Dr Gillian Gorham earned her PhD from Charles Darwin University in 2021, for her thesis exploring the concept of ‘place’ in the delivery of dialysis services in the Northern Territory (NT).

Most dialysis patients in the NT are Aboriginal and live in remote areas. However, most dialysis services are centralised in urban areas, requiring large numbers of Aboriginal patients to relocate to receive treatment. Significant costs are incurred in the process of relocating dialysis patients, including psychological costs and downstream health care costs.

Dr Gorham’s analysis compared the uptake of dialysis treatments and subsequent downstream impacts according to where patients receive dialysis care, being either urban, rural, or remote parts of the NT.

Patients, their families and communities have argued that being able to receive dialysis at home or closer to home, is more likely to improve health compared to having to relocate for treatment. Closer access to family and community support is associated with better dialysis attendance leading to fewer health complications and hospitalisations.

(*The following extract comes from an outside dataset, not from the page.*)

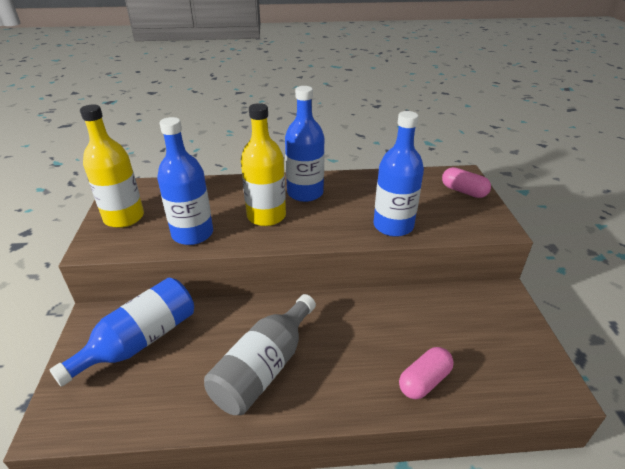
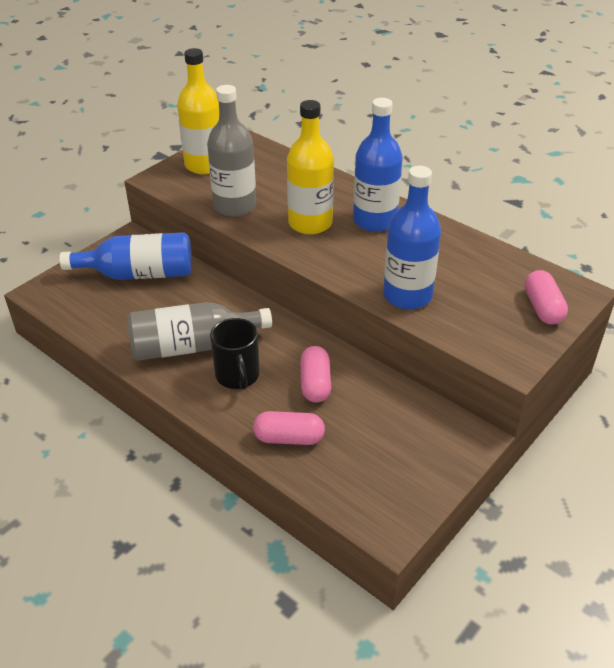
camera: 45 degrees right, 5 degrees up
blue bottle [157,117,213,245] -> grey bottle [207,85,256,217]
none -> black mug [210,318,260,390]
none -> pink capsule [300,346,331,403]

The mixed methods study examines health care activity (dialysis treatment and hospitalisations associated with where people receive treatment), total health care costs and patients’ views of the different dialysis models in different locations.

Remote staffed facilities are more expensive than those in an urban setting, but financial models based on upfront dialysis treatment alone, fail to consider the significant downstream (hospitalisation) costs associated with these facilities. Dr Gorham’s analysis found the incremental cost differences associated with different models of care in different settings are significantly reduced when all health service costs are included.

A key component of the study was to explore different views from patients, clinicians and policy makers regarding the costs and benefits of the different dialysis models of care. A Value for Money framework, developed in a participatory co-design process with these stakeholders, identified six criteria spanning biomedical outcomes, costs of health service delivery, and patient views of what made for a good life on dialysis. Dr Gorham said that integral to these challenges was developing a shared understanding, from multiple stakeholder perspectives, regarding what they saw as important, and ensuring Aboriginal participants were genuinely engaged in the codesign process from the beginning.

“This process delivers a shared understanding and appreciation of what all stakeholders see as important features of a model of care and has implications for how policy decisions are determined in the future,” Dr Gorham said.

This month, Dr Gorham's PhD was recognised by the Health Services Research Association of Australia and New Zealand HSRAANZ, being awarded the Professor Margaret Kelaher Best PhD Paper Award for her thesis.